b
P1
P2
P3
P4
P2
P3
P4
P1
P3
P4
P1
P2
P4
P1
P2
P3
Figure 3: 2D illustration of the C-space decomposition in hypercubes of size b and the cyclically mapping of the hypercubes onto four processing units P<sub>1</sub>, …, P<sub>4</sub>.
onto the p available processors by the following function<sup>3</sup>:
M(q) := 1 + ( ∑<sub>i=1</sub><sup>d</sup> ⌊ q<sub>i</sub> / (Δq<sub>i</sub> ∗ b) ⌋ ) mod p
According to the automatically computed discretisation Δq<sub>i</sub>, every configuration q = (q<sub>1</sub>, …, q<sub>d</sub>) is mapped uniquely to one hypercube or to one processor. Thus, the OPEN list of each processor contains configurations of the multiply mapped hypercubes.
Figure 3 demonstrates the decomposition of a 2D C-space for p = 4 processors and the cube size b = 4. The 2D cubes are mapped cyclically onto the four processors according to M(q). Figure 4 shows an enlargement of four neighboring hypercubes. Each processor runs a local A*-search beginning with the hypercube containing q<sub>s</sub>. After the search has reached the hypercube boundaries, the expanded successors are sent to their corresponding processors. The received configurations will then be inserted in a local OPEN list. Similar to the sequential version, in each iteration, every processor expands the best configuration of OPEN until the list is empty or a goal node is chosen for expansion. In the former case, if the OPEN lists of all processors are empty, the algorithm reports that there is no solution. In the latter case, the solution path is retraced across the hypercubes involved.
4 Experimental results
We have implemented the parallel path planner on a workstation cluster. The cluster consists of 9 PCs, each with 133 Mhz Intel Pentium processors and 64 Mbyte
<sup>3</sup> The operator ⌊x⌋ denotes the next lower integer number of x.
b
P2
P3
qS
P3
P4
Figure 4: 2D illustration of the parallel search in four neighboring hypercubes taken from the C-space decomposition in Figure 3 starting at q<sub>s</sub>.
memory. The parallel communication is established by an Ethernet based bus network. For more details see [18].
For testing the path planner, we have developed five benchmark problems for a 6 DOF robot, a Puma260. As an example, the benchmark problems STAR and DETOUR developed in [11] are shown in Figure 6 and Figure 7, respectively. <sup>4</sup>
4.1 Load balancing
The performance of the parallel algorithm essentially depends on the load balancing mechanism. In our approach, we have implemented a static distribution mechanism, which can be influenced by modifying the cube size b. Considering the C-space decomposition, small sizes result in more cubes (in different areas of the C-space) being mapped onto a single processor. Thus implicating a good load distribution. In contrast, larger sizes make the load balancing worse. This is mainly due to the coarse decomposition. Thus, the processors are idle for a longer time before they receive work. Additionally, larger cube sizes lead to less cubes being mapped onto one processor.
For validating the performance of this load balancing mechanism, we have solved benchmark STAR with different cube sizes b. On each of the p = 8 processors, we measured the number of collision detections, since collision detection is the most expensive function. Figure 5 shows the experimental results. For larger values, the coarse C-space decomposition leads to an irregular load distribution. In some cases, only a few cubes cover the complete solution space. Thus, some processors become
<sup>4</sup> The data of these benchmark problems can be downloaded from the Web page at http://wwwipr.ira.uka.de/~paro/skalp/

WHAT YOU ARE ASKED TO DO —
Output the records again in full. Keep every character as written.

ANSWER SECTION —
b
P1
P2
P3
P4
P2
P3
P4
P1
P3
P4
P1
P2
P4
P1
P2
P3
Figure 3: 2D illustration of the C-space decomposition in hypercubes of size b and the cyclically mapping of the hypercubes onto four processing units P<sub>1</sub>, …, P<sub>4</sub>.
onto the p available processors by the following function<sup>3</sup>:
M(q) := 1 + ( ∑<sub>i=1</sub><sup>d</sup> ⌊ q<sub>i</sub> / (Δq<sub>i</sub> ∗ b) ⌋ ) mod p
According to the automatically computed discretisation Δq<sub>i</sub>, every configuration q = (q<sub>1</sub>, …, q<sub>d</sub>) is mapped uniquely to one hypercube or to one processor. Thus, the OPEN list of each processor contains configurations of the multiply mapped hypercubes.
Figure 3 demonstrates the decomposition of a 2D C-space for p = 4 processors and the cube size b = 4. The 2D cubes are mapped cyclically onto the four processors according to M(q). Figure 4 shows an enlargement of four neighboring hypercubes. Each processor runs a local A*-search beginning with the hypercube containing q<sub>s</sub>. After the search has reached the hypercube boundaries, the expanded successors are sent to their corresponding processors. The received configurations will then be inserted in a local OPEN list. Similar to the sequential version, in each iteration, every processor expands the best configuration of OPEN until the list is empty or a goal node is chosen for expansion. In the former case, if the OPEN lists of all processors are empty, the algorithm reports that there is no solution. In the latter case, the solution path is retraced across the hypercubes involved.
4 Experimental results
We have implemented the parallel path planner on a workstation cluster. The cluster consists of 9 PCs, each with 133 Mhz Intel Pentium processors and 64 Mbyte
<sup>3</sup> The operator ⌊x⌋ denotes the next lower integer number of x.
b
P2
P3
qS
P3
P4
Figure 4: 2D illustration of the parallel search in four neighboring hypercubes taken from the C-space decomposition in Figure 3 starting at q<sub>s</sub>.
memory. The parallel communication is established by an Ethernet based bus network. For more details see [18].
For testing the path planner, we have developed five benchmark problems for a 6 DOF robot, a Puma260. As an example, the benchmark problems STAR and DETOUR developed in [11] are shown in Figure 6 and Figure 7, respectively. <sup>4</sup>
4.1 Load balancing
The performance of the parallel algorithm essentially depends on the load balancing mechanism. In our approach, we have implemented a static distribution mechanism, which can be influenced by modifying the cube size b. Considering the C-space decomposition, small sizes result in more cubes (in different areas of the C-space) being mapped onto a single processor. Thus implicating a good load distribution. In contrast, larger sizes make the load balancing worse. This is mainly due to the coarse decomposition. Thus, the processors are idle for a longer time before they receive work. Additionally, larger cube sizes lead to less cubes being mapped onto one processor.
For validating the performance of this load balancing mechanism, we have solved benchmark STAR with different cube sizes b. On each of the p = 8 processors, we measured the number of collision detections, since collision detection is the most expensive function. Figure 5 shows the experimental results. For larger values, the coarse C-space decomposition leads to an irregular load distribution. In some cases, only a few cubes cover the complete solution space. Thus, some processors become
<sup>4</sup> The data of these benchmark problems can be downloaded from the Web page at http://wwwipr.ira.uka.de/~paro/skalp/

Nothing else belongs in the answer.